▸ Stored data entries
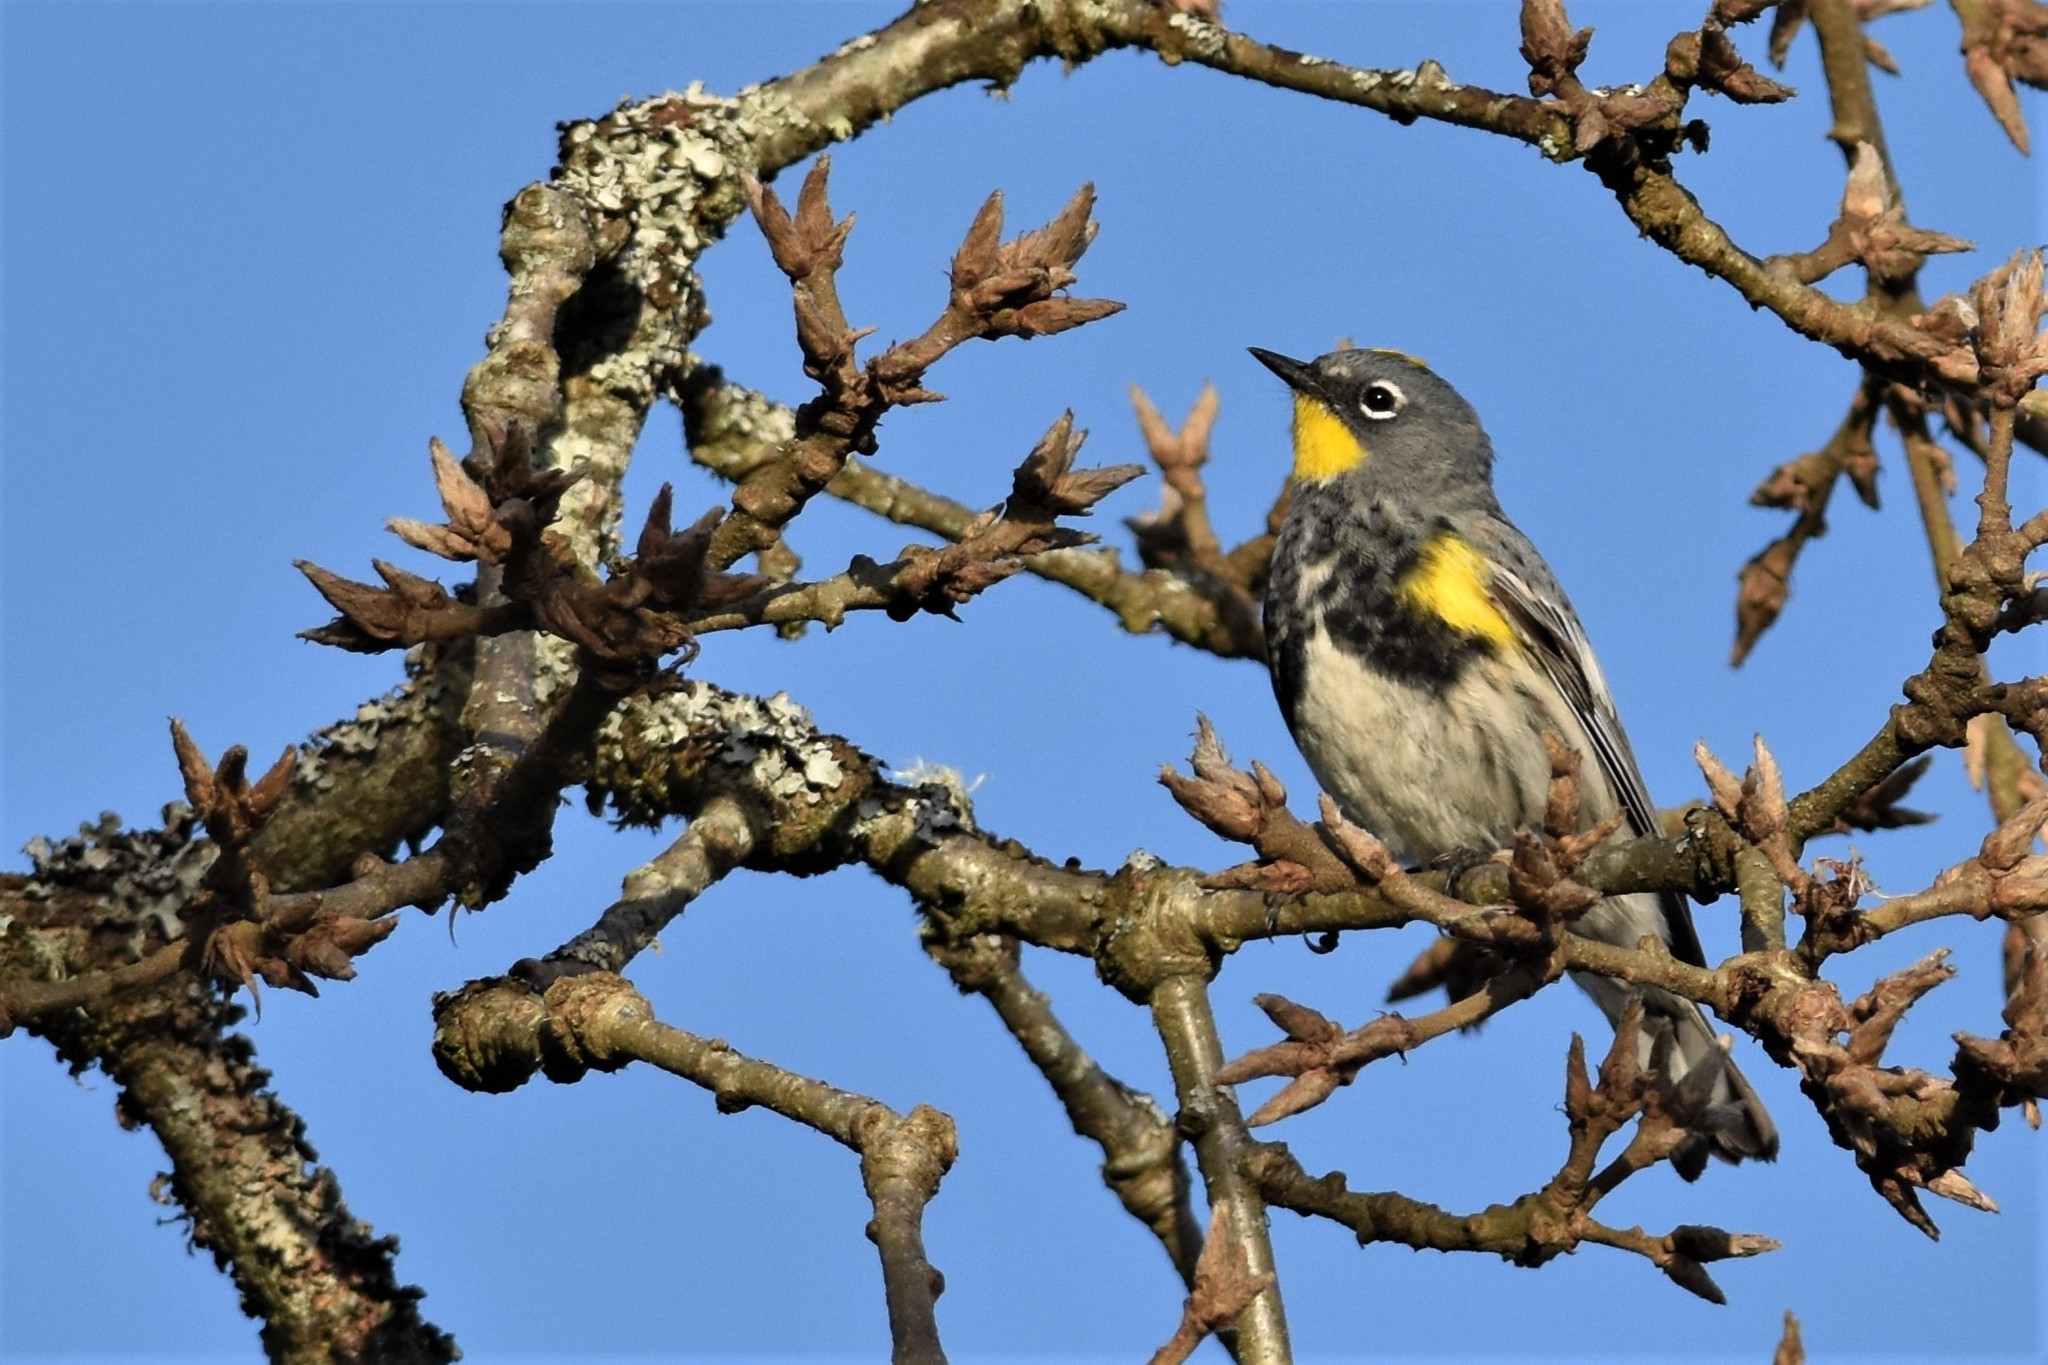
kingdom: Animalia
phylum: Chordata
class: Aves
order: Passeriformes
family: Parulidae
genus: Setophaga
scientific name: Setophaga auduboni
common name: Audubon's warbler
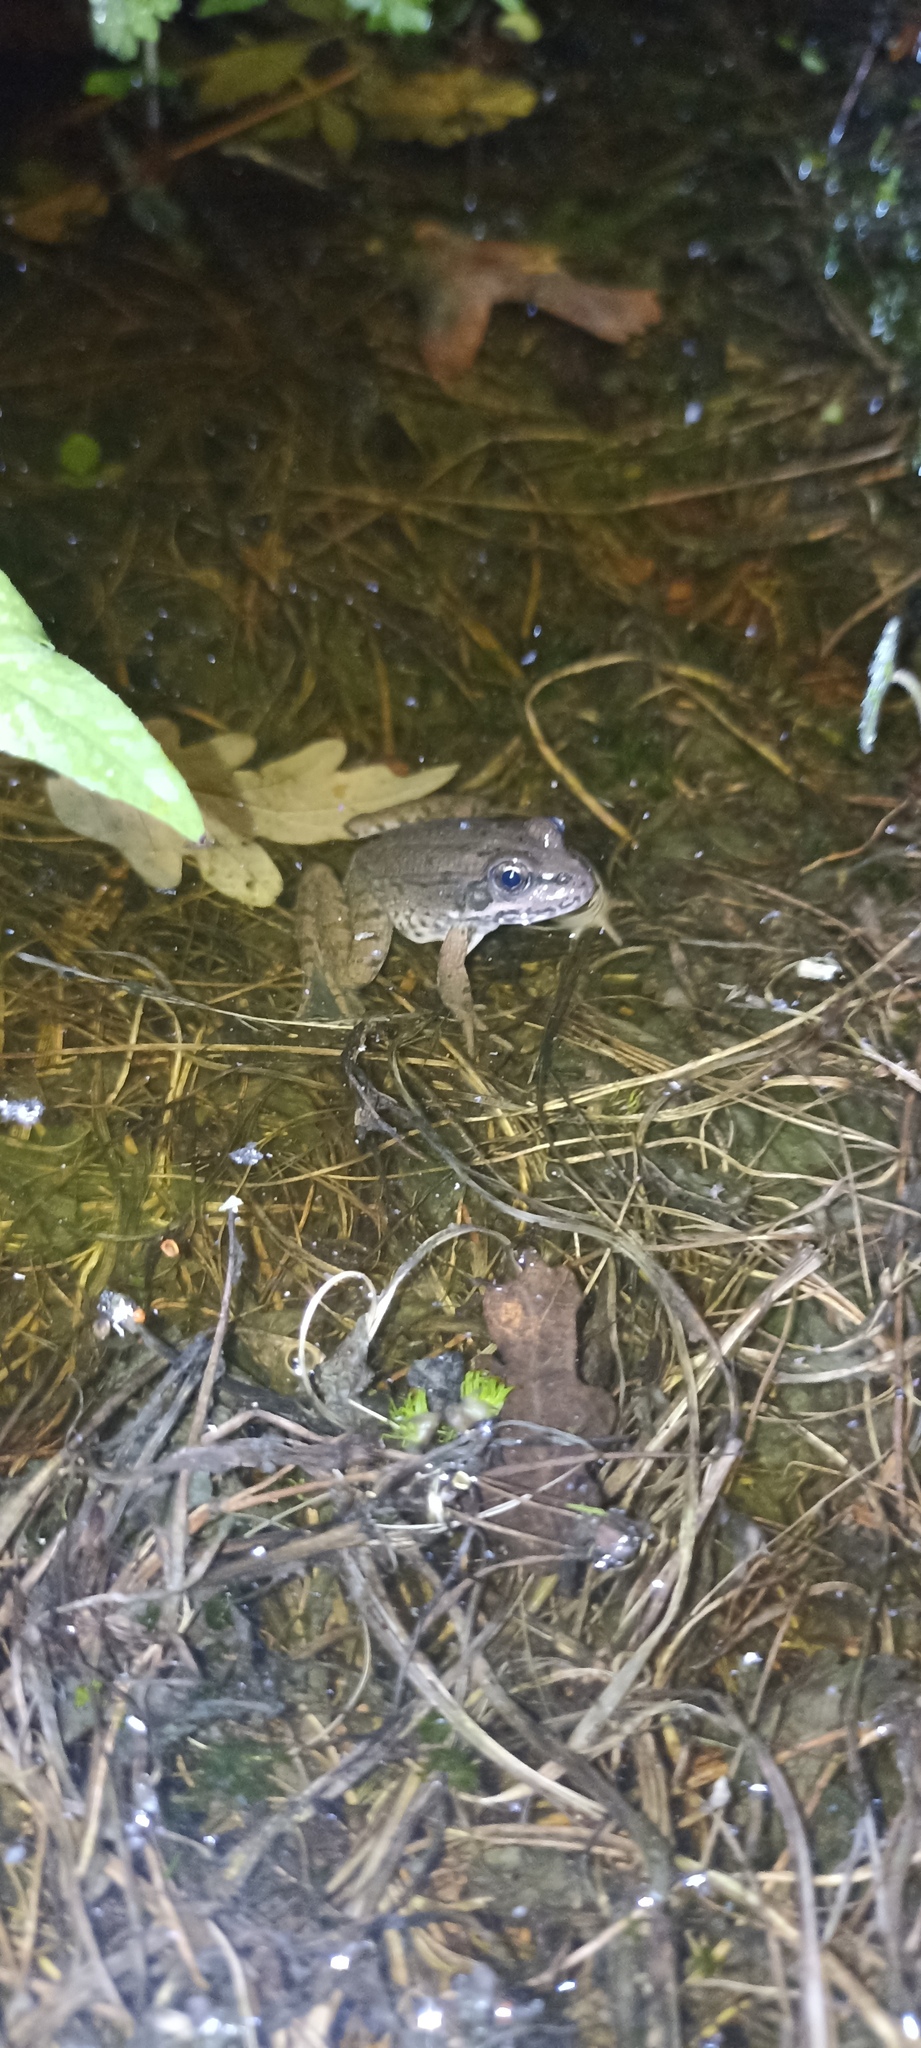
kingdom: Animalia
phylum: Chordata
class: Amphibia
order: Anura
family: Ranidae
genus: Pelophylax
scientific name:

▸ Work instructions
Output every line of the listing above word for word, from start to finish, but leave out the pictures.

▸ Exercise solution
kingdom: Animalia
phylum: Chordata
class: Aves
order: Passeriformes
family: Parulidae
genus: Setophaga
scientific name: Setophaga auduboni
common name: Audubon's warbler
kingdom: Animalia
phylum: Chordata
class: Amphibia
order: Anura
family: Ranidae
genus: Pelophylax
scientific name:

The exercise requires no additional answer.